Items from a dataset
***

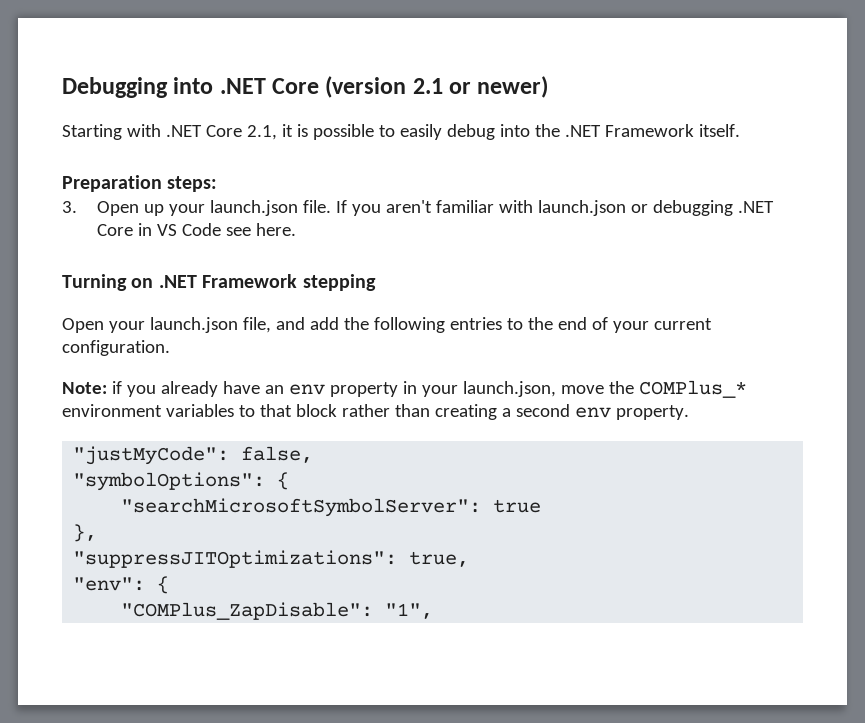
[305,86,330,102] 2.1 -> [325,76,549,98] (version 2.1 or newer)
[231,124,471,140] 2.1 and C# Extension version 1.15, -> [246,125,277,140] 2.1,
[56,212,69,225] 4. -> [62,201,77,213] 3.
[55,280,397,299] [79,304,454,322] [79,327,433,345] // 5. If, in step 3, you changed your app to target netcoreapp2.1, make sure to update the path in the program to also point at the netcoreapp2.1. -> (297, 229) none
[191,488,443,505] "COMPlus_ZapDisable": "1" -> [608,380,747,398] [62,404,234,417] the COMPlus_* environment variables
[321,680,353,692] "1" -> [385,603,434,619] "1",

***

## WHAT YOU NEED TO DO:
Copy all lines of the records that have the string "version" in them.

## COMPLETED EXERCISE:
[305,86,330,102] 2.1 -> [325,76,549,98] (version 2.1 or newer)
[231,124,471,140] 2.1 and C# Extension version 1.15, -> [246,125,277,140] 2.1,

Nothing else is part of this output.